QUÉ HACER »
Según el fragmento sobre Tintín, ¿en qué año apareció 'Tintín en el país de los soviets'?

FRAGMENTO DE ORIGEN »
---+---

Según pasó el tiempo, mi apreciación inicial sobre Tintín y su mundo se consolidó. Aquellos maravillosos álbumes a veces incurrían en el escapismo, pero en general miraban a la realidad de frente, buscando explicaciones. Desde una perspectiva humanista, Tintín recorría el mundo intentando corregir sus injusticias. Se le reprochó su anticomunismo, pero tras conocer masacres como las de Katyn –22.000 ciudadanos polacos de la elite intelectual, administrativa, religiosa y militar asesinados por una orden personal de Stalin– y el terrorífico sistema penitenciario del archipiélago Gulag, donde perdieron la vida tres millones de presos políticos, ‘Tintín en el país de los soviets’ ya no parece propaganda demagógica contra la dictadura bolchevique, sino una denuncia clarividente y precursora, pues apareció en 1929, cuando todavía la mayoría de los intelectuales occidentales celebraban el triunfo del socialismo en la antigua Rusia.

Por el contrario, ‘Tintín en el Congo’ no merece un juicio tan indulgente, pero una reflexión honesta debe admitir que en esas fechas casi nadie cuestionaba el colonialismo y la mayoría de los europeos contemplaban a los pueblos sometidos al yugo imperial con una mezcla de paternalismo y desdén. Tintín trata a los africanos como niños pequeños que necesitan la tutela de los blancos y caza toda clase de especies, cometiendo auténticas carnicerías. En 1931, fecha en la que apareció el álbum, aún no existía conciencia ecológica ni se planteaba remotamente que los animales merecían un trato diferente. Es muy difícil distanciarse de los prejuicios de la propia época. En las obras de Baroja y Valle-Inclán nos topamos con comentarios antisemitas. En Voltaire y Kant, con argumentos machistas que niegan la igualdad de la mujer, justificando su marginación social e intelectual. Exigirle a Hergé, por entonces un dibujante de veinticuatro años bajo la influencia del padre Norbert Wallez, simpatizante del fascismo y en guerra con los judíos y los comunistas, una lucidez que no existió en grandes filósofos y escritores constituye una exigencia desmedida.

---+---

Entradas guardadas de una colección:
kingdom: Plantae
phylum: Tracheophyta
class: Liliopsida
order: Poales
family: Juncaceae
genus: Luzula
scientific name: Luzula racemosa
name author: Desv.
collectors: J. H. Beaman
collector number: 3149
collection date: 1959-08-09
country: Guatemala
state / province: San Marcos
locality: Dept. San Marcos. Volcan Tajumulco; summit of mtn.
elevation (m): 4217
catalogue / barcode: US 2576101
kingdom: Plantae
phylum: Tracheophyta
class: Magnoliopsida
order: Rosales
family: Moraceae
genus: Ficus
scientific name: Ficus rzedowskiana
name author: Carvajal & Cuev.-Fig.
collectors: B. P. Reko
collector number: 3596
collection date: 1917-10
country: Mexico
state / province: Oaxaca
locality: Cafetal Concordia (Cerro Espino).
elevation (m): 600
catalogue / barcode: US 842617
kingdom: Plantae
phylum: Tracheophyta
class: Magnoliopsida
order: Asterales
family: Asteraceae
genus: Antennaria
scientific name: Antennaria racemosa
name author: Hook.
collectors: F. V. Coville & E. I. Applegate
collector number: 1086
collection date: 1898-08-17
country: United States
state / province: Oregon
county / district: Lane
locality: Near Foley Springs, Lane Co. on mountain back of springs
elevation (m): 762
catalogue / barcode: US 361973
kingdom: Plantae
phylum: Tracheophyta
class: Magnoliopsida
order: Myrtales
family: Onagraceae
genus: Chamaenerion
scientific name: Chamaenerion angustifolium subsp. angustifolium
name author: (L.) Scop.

---+---

RESULTADO »
En 1929.